Zum Geleit

Juni 2023

Liebe Freundinnen und Freunde der Manufaktur,

wir geben auf, wir machen dicht, wir sperren zu. Statt uns immer wieder neu um ein originelles und substanzielles Programm in Sachen Kultur und Politik zu bemühen, lassen wir künftig die Künstliche Intelligenz ran. Ein neues Startup namens „CurateGPX“ kann nämlich perfekt die errechneten Bedürfnisse des Publikums, den politischen Anspruch, der sich aus der Geschichte der jeweiligen Kulturinstitution ergibt, die optimale Raumtemperatur und einen fairen Preis errechnen und verhandelt dann knallhart mit Agent:innen, Verleiher:innen und präsentiert euch ein ausgewogenes, anspruchs- und gehaltvolles Programm! Fällig wird nur eine kleine prozentuale Abgabe, die an eine Luxemburger Firma zu überweisen ist, sowie die Verfügungsmacht über alle Hirnströme, Erinnerungen und Geschmacksempfindungen, während ihr vor Ort seid. Deal? Ihr könnt euren Besuch ansonsten auch an Automatisierungsavatare delegieren.

„In echt“? Nein, nicht „in echt“. Wir dachten nur, dass wir, um nicht aus der Zeit zu fallen, auch mal was „über KI“ ins Vorwort schreiben müssen. Ist ja alles „sehr spannend“, was da so passiert. Aber irgendwie auch ein bisschen bedrohlich. Man bekommt Angst um den eigenen Job, um die Kunst, die einem wichtig ist (bzw. der Finanzierung von deren Zustandekommen und Aufführung), um politische Möglichkeiten. Denn der Kapitalismus und seine Fans halten uns ja ständig vor, dass wir alle jederzeit überflüssig werden können, dass unsere bloße Existenz noch lange nichts ist, was uns zum Existieren berechtigt, sondern dass wir dafür nun mal einen ordentlichen Beitrag zum Bruttosozialprodukt (bzw. zur Mehrwertproduktion für die herrschenden Klassen) zu leisten haben. Sonst kann man halt für nichts garantieren, und die technischen Möglichkeiten sind ja immens…
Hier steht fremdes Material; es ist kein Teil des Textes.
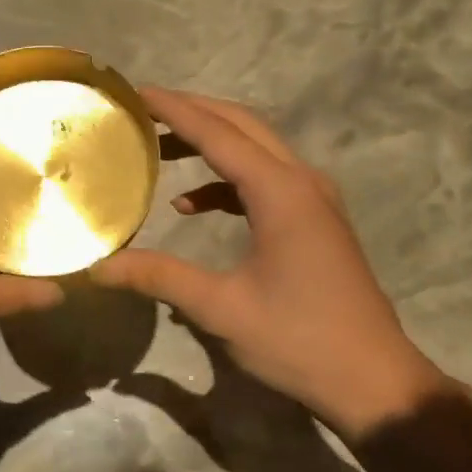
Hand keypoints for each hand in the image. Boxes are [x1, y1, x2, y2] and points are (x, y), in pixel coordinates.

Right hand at [91, 87, 452, 439]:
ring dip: (212, 143)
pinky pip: (267, 181)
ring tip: (161, 148)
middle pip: (244, 127)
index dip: (175, 110)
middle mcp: (302, 182)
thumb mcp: (222, 309)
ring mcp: (316, 201)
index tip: (135, 91)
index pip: (219, 134)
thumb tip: (99, 268)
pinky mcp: (317, 222)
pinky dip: (228, 182)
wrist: (373, 380)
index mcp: (281, 192)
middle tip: (143, 109)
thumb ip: (160, 277)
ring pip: (258, 150)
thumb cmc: (298, 340)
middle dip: (193, 112)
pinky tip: (193, 206)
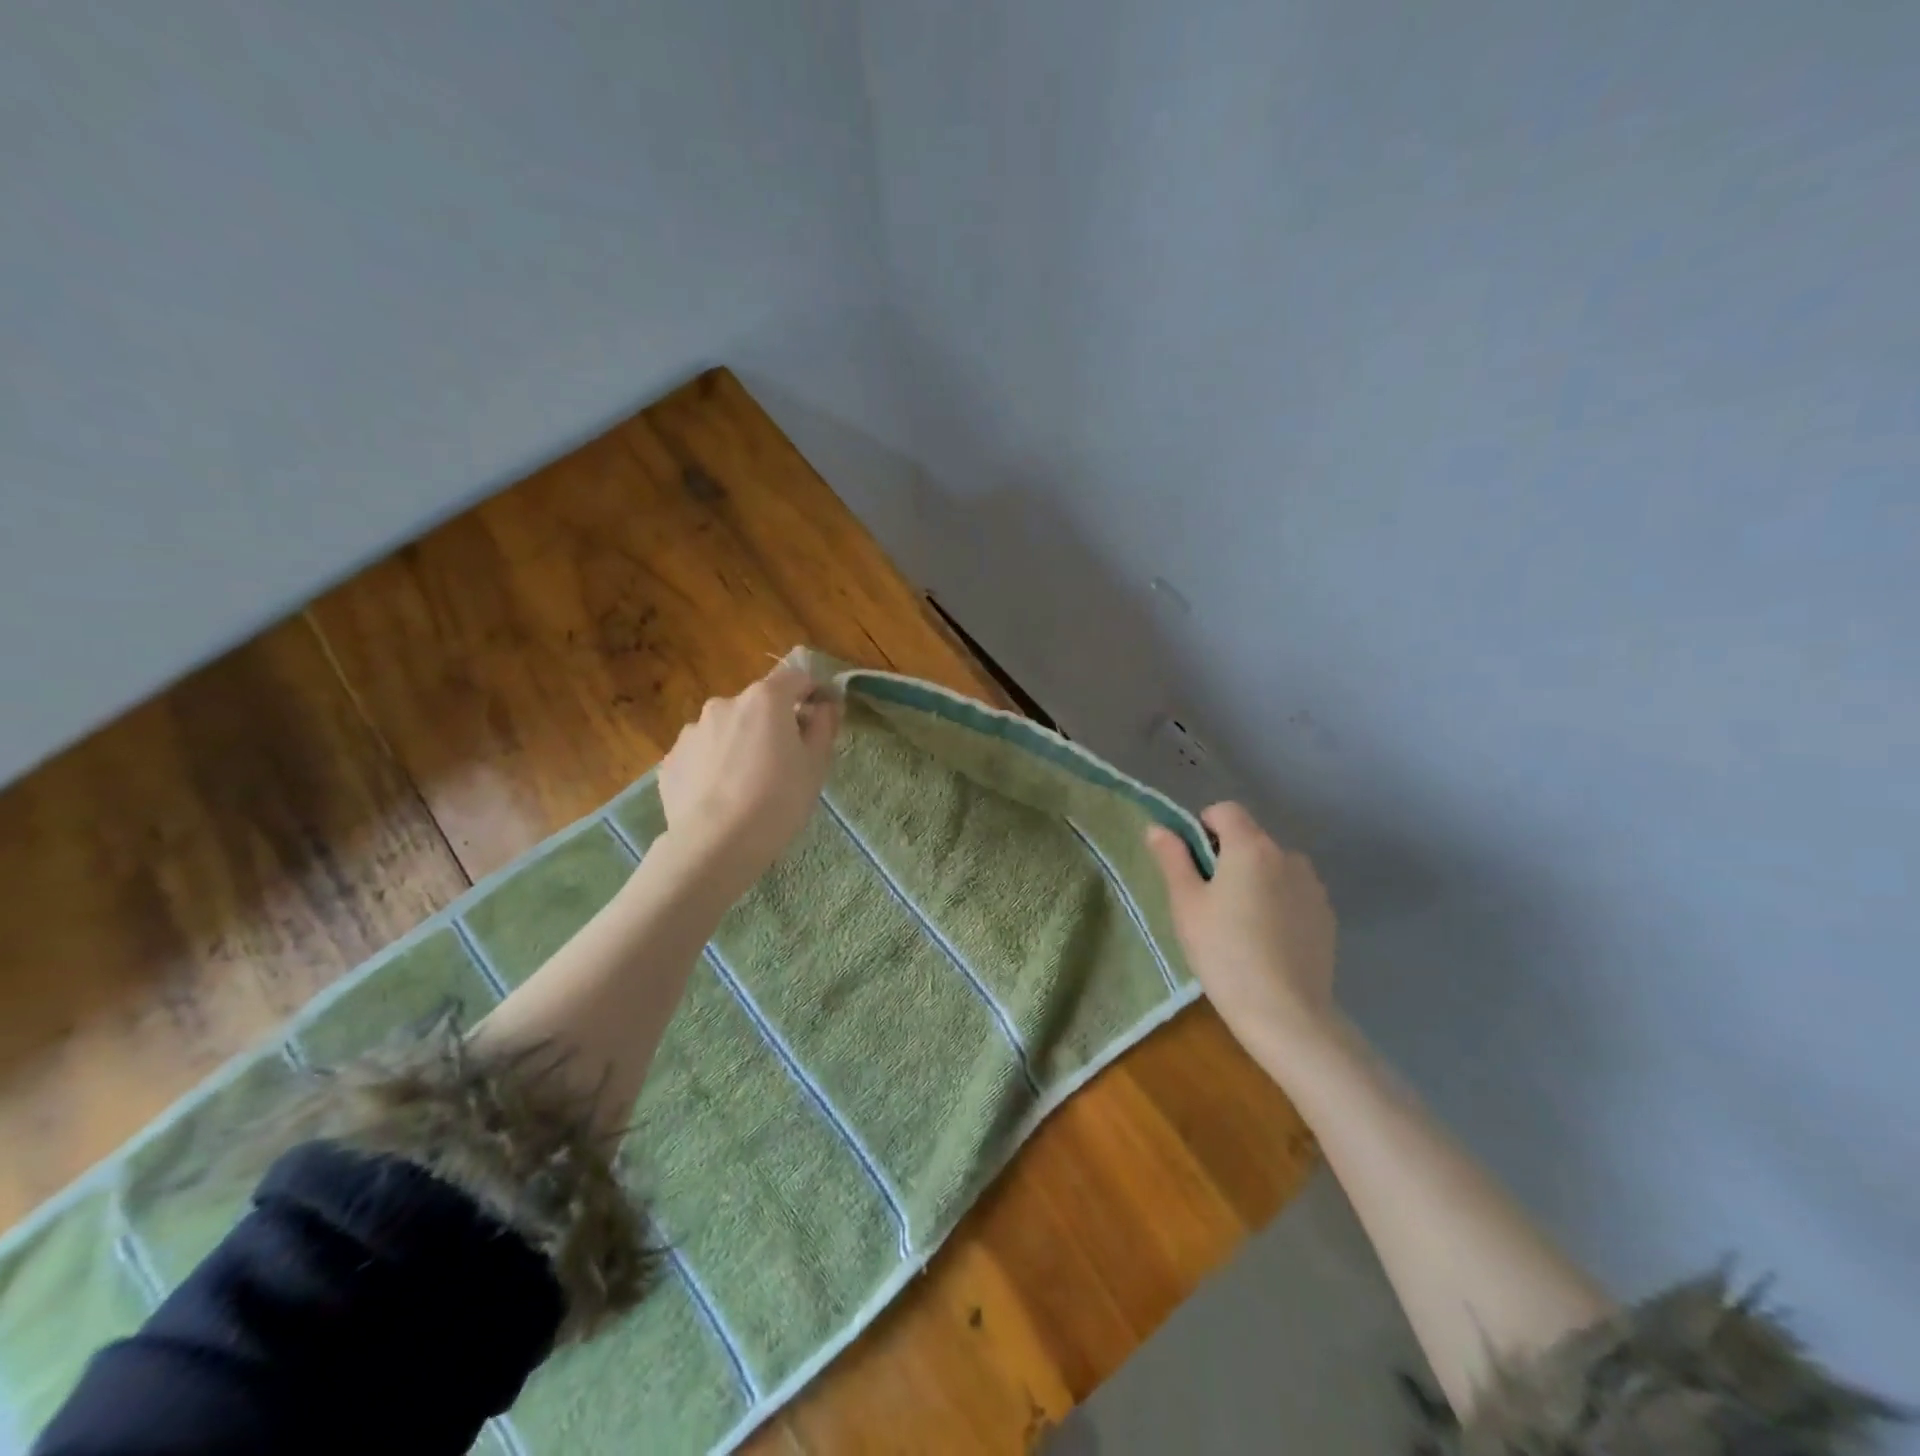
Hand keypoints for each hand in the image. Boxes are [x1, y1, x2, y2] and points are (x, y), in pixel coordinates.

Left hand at [658, 660, 841, 886]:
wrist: (716, 845)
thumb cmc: (778, 800)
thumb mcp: (816, 765)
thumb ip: (824, 725)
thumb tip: (825, 705)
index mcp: (765, 699)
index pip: (796, 677)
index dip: (814, 692)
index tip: (824, 716)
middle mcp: (724, 704)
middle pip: (758, 705)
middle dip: (774, 723)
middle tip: (786, 761)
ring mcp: (691, 731)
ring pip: (727, 730)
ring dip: (741, 744)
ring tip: (748, 784)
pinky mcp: (670, 761)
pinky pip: (702, 755)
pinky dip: (715, 766)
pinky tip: (722, 797)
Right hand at [1145, 802, 1338, 1057]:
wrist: (1286, 1013)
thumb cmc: (1224, 952)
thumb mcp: (1186, 904)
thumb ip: (1172, 858)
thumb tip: (1158, 828)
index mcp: (1251, 847)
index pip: (1225, 811)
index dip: (1203, 827)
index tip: (1192, 865)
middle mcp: (1287, 855)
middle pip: (1250, 839)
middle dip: (1228, 858)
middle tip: (1210, 902)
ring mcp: (1312, 886)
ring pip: (1273, 866)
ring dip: (1255, 879)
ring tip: (1241, 924)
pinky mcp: (1326, 915)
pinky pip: (1293, 892)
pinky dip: (1277, 902)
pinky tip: (1267, 941)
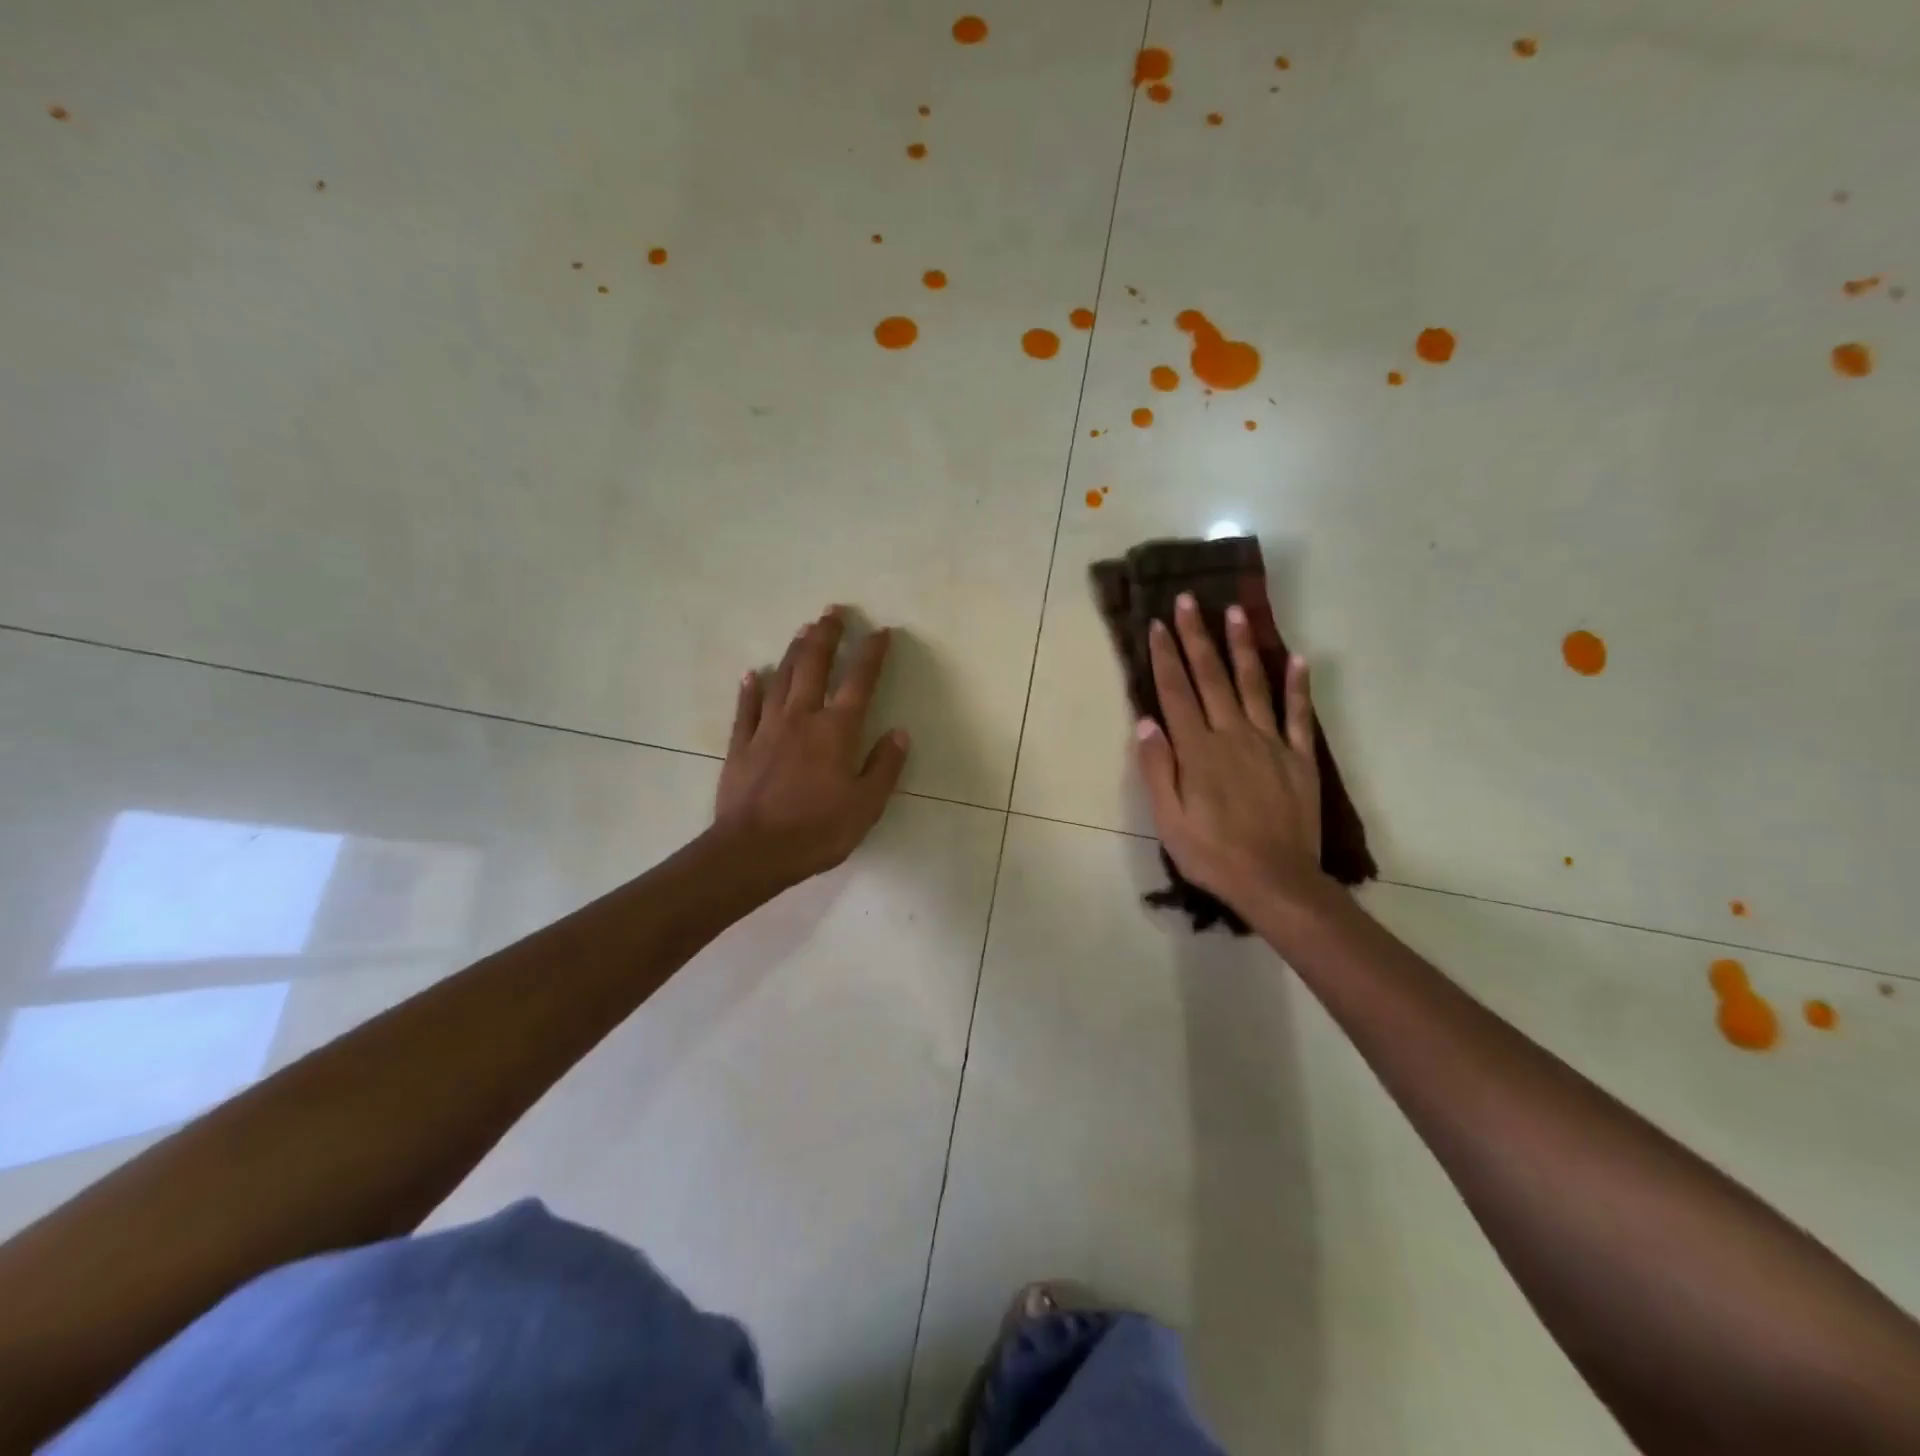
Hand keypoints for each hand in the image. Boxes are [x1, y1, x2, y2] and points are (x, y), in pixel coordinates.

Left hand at [713, 607, 910, 887]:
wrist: (753, 852)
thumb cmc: (817, 831)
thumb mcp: (866, 806)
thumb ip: (884, 767)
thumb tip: (900, 733)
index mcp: (836, 731)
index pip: (860, 682)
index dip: (871, 654)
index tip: (880, 631)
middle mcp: (802, 718)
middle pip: (814, 665)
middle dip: (826, 635)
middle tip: (833, 611)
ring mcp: (766, 729)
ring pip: (781, 678)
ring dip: (794, 651)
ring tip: (803, 629)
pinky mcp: (740, 746)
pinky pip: (745, 709)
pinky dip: (750, 689)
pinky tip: (752, 673)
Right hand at [1134, 593, 1326, 913]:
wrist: (1275, 881)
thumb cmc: (1211, 853)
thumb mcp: (1168, 818)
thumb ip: (1158, 767)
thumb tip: (1147, 721)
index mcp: (1198, 750)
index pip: (1176, 692)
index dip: (1165, 656)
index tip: (1156, 624)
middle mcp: (1233, 735)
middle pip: (1211, 677)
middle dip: (1197, 636)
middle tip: (1189, 601)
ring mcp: (1270, 743)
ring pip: (1254, 684)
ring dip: (1243, 647)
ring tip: (1236, 612)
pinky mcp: (1299, 758)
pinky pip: (1298, 715)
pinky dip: (1298, 686)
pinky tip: (1298, 659)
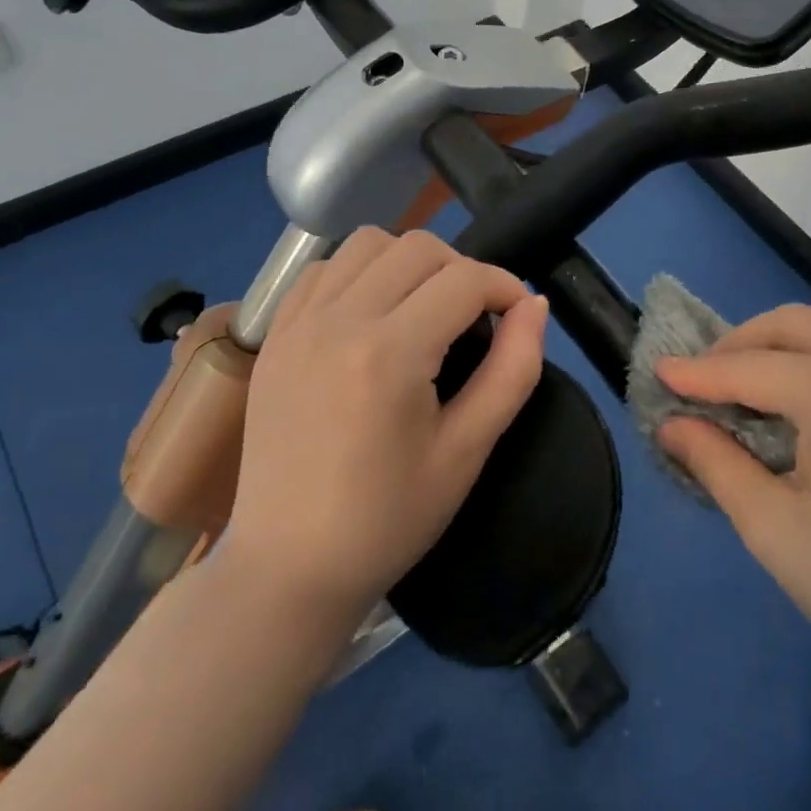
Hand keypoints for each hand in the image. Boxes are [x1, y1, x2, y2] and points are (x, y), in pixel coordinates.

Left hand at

Besteht das Grundproblem unserer Welt nicht darin, dass wir neue technische Möglichkeiten fast schon als Bedrohung empfinden müssen, weil sie nun mal, realistisch betrachtet, so organisiert werden, dass sie aller Wahrscheinlichkeit nach den Elon Musks, den Ola Källeniuses und den Investoren und Besitzern dieser Welt zugutekommen? (Wir kriegen dann immerhin schicke Smartphones, wenn wir sie uns leisten können – als Konsument:innen sind wir ja wichtiger denn als Arbeitende oder als Leute, die politisch etwas wollen). Sind die Jobs, die durch diese statistikbasierten Wort-, Pixel- oder Tonkombinationsmaschinen ersetzt werden können, eigentlich „Bullshit-Jobs“, wie der anarchistische Ethnologe David Graeber sie nannte? (Nein, glauben wir eigentlich nicht). Aber wäre weniger Bullshit nicht eigentlich eine gute Sache?

So sinnieren wir daher – und müssen bei dieser Gelegenheit auch an die Veranstaltung mit Andreas Speit denken, der am 15. Juni über sein Buch „Verqueres Denken“ und rechtes Denken in alternativen Milieus sprechen wird. Was das mit dem KI-Automatisierungs-Gedöns zu tun hat? So direkt eigentlich nichts. Aber wir werden den Verdacht nicht los, dass die irrationale, bedrohliche Einrichtung dieser unserer (sozialen) Welt und die Zurichtung der Natur ein diffuses Unbehagen erzeugen, das auf allerlei Umwegen zu rechtsesoterischen, neo-autoritären Quatschpolitiken führt. Deshalb: Nicht einfach nur gegen die Quatschpolitiken angehen (was unbedingt nötig ist), sondern auch gegen die vermeintliche Normalität, die solche Bedürfnisse erzeugt! Eine andere Welt ist weiterhin möglich!